A peculiarity in multi-agent environments is that agents are rewarded much later than they take their action, that is, an agent receives its reward along with the observation to take its next action. This means that we cannot use present information but need to work with past state. This is why below, several variables are prefixed with a prev for ‘previous’, referring to when the agent was active last.

Useful Variables and Functions available to RewardFunction

What follows is a list of useful attributes accessible to the RewardFunction that will help for reward shaping. In the list, self refers to the RewardFunction instance.

Please see the respective docstrings for a detailed description of each of these. Docstrings for variables are triple-quoted strings below them.

  • Find attributes beginning with self.env in the file hearts_gym/envs/hearts_env.py under HeartsEnv.

  • Find attributes beginning with self.game in the file hearts_gym/envs/hearts_game.py under HeartsGame.

Attribute

Summary

self.game.num_players

Number of players.

self.game.deck_size

Number of cards in the deck.

self.game.prev_hands

Cards in hands; use player index for retrieval.

self.game.prev_played_cards

Cards actively played; use player index for retrieval.

self.game.prev_table_cards

Cards on the table.

self.game.prev_collected

All cards collected; use player index for retrieval.

self.game.collected

All cards collected after the action; use player index for retrieval.

self.game.penalties

Penalty scores; use player index for retrieval.

self.game.prev_was_illegals

Wether actions were illegal; use player index for retrieval.

self.game.prev_states

Card state vector; use player index for retrieval.

self.game.prev_was_first_trick

Wether it is the first trick of the game.

self.game.prev_leading_hearts_allowed

Wether leading with hearts is allowed; use player index for retrieval.

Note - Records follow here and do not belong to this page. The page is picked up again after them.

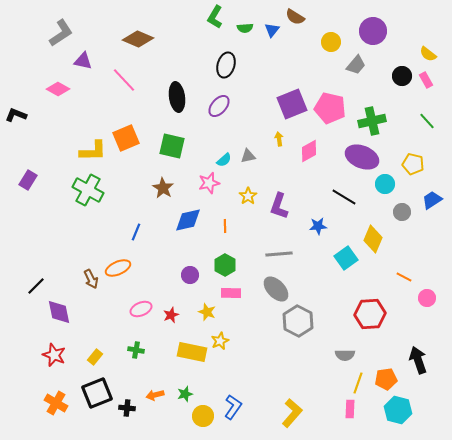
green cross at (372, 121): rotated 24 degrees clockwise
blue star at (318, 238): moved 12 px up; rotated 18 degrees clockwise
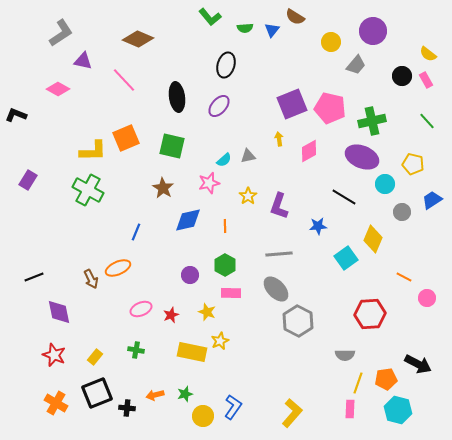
green L-shape at (215, 17): moved 5 px left; rotated 70 degrees counterclockwise
black line at (36, 286): moved 2 px left, 9 px up; rotated 24 degrees clockwise
black arrow at (418, 360): moved 4 px down; rotated 136 degrees clockwise
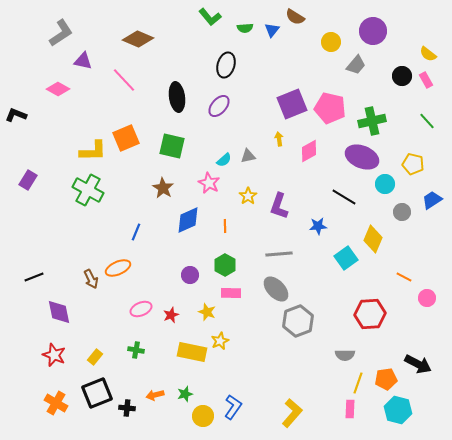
pink star at (209, 183): rotated 30 degrees counterclockwise
blue diamond at (188, 220): rotated 12 degrees counterclockwise
gray hexagon at (298, 321): rotated 12 degrees clockwise
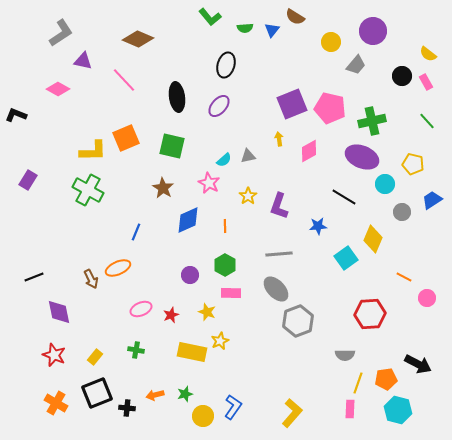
pink rectangle at (426, 80): moved 2 px down
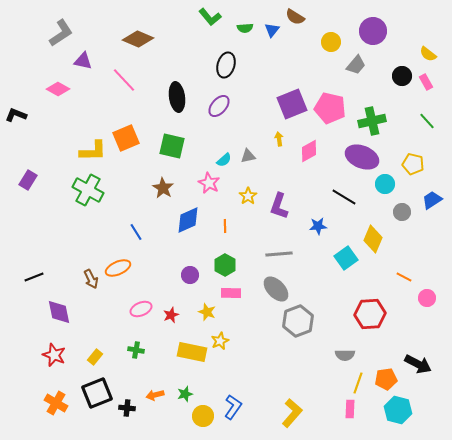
blue line at (136, 232): rotated 54 degrees counterclockwise
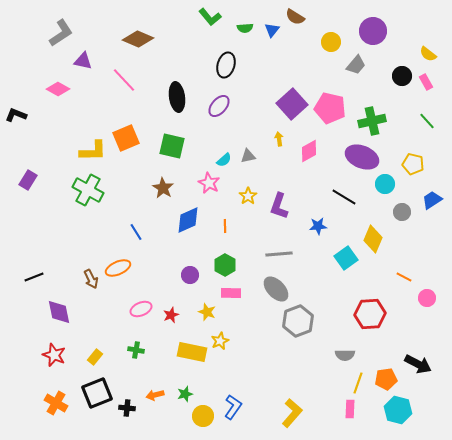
purple square at (292, 104): rotated 20 degrees counterclockwise
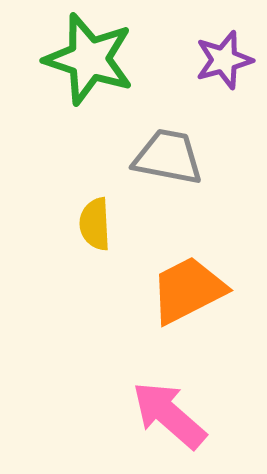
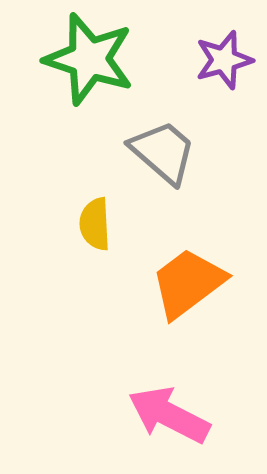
gray trapezoid: moved 5 px left, 5 px up; rotated 30 degrees clockwise
orange trapezoid: moved 7 px up; rotated 10 degrees counterclockwise
pink arrow: rotated 14 degrees counterclockwise
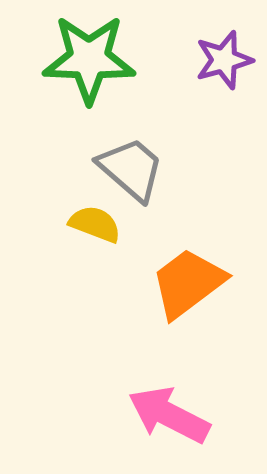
green star: rotated 16 degrees counterclockwise
gray trapezoid: moved 32 px left, 17 px down
yellow semicircle: rotated 114 degrees clockwise
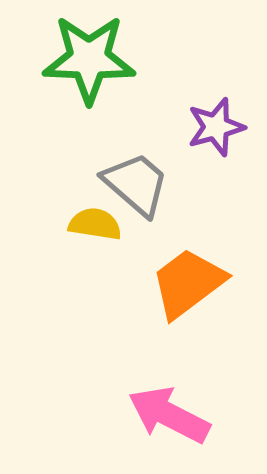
purple star: moved 8 px left, 67 px down
gray trapezoid: moved 5 px right, 15 px down
yellow semicircle: rotated 12 degrees counterclockwise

self.game.prev_leading_suit

Leading suit.

self.game.prev_leading_player_index

Index of the player that lead the trick.

self.game.prev_trick_winner_index

Index of the player that won the trick.

self.game.prev_trick_penalty

Trick penalty.

self.game.get_penalty

Return the penalty score of a given card.

self.game.has_penalty

Return whether the given card has a penalty score greater than zero.

self.game.has_shot_the_moon

Return whether the given player shot the moon.